● What to do
Number of lines below with "recipients": work it out and reply with that number only.

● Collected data
------
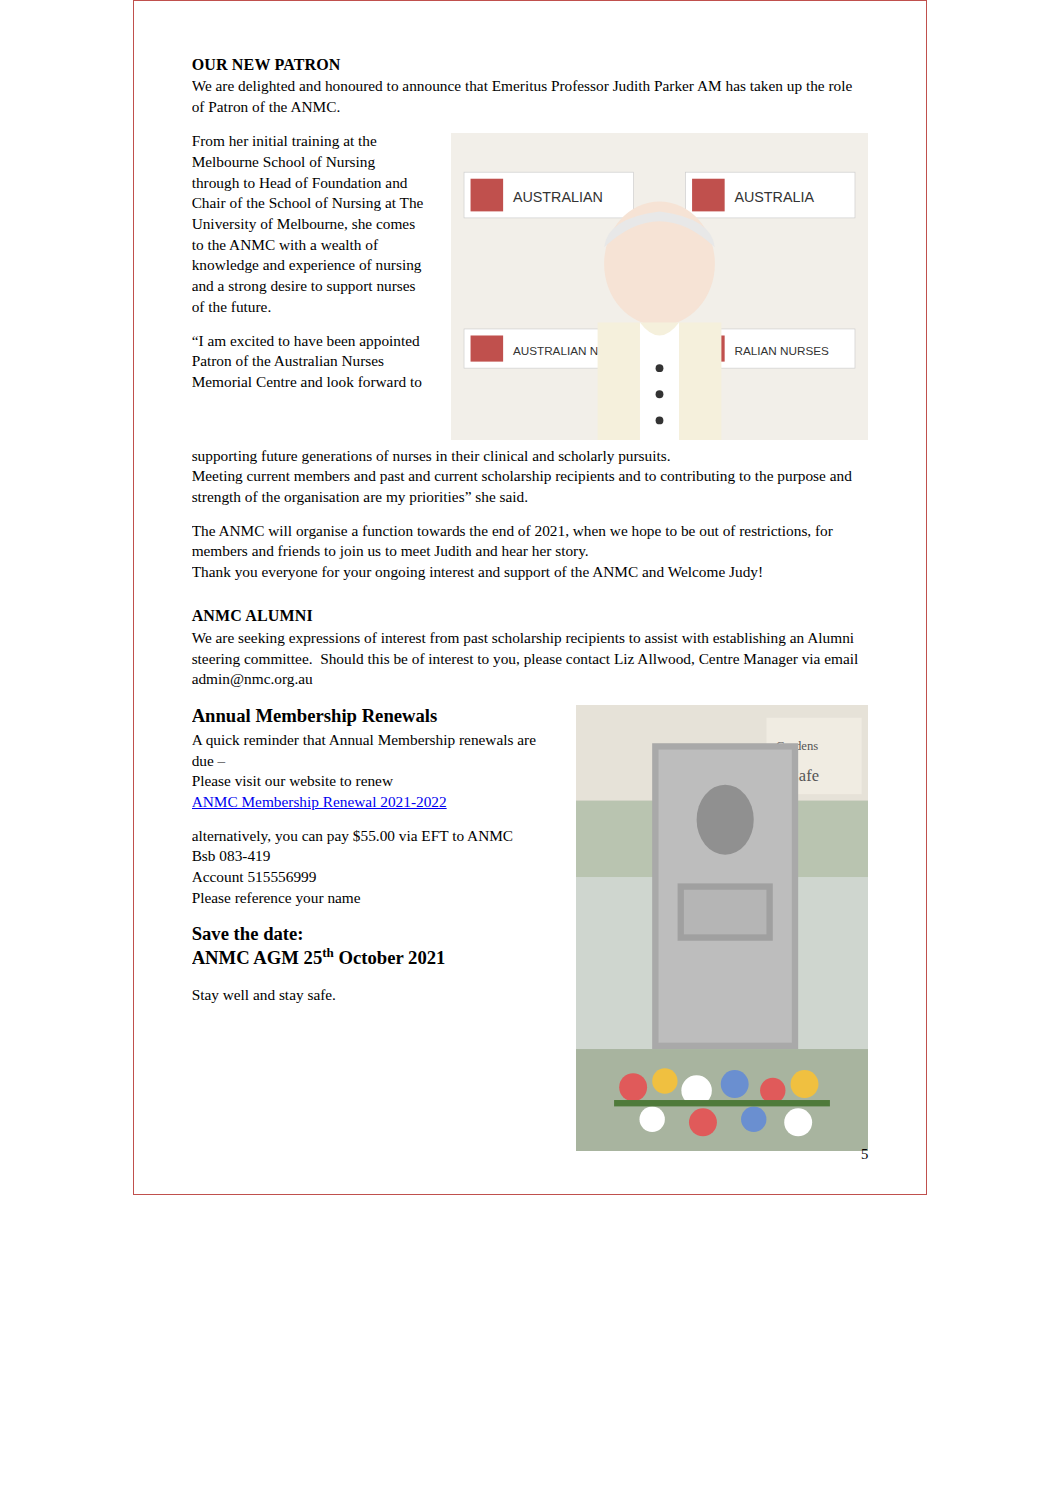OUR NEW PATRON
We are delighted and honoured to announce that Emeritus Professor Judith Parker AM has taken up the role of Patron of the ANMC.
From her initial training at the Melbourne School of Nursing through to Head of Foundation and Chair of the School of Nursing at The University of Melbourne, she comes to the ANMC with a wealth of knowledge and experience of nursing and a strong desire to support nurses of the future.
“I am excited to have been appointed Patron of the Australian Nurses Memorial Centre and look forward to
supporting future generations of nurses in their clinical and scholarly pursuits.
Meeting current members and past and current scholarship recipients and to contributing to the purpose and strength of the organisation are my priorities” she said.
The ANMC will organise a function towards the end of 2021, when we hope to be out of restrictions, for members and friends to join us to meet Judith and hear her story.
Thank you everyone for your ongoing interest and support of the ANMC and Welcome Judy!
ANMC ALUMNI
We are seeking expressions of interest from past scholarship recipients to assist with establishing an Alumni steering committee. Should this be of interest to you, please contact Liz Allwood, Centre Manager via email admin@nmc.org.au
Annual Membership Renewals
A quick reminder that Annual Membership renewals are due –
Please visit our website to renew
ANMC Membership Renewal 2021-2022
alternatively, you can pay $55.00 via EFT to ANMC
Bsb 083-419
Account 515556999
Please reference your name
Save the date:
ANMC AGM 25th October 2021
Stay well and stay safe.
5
------
● Response to the exercise
2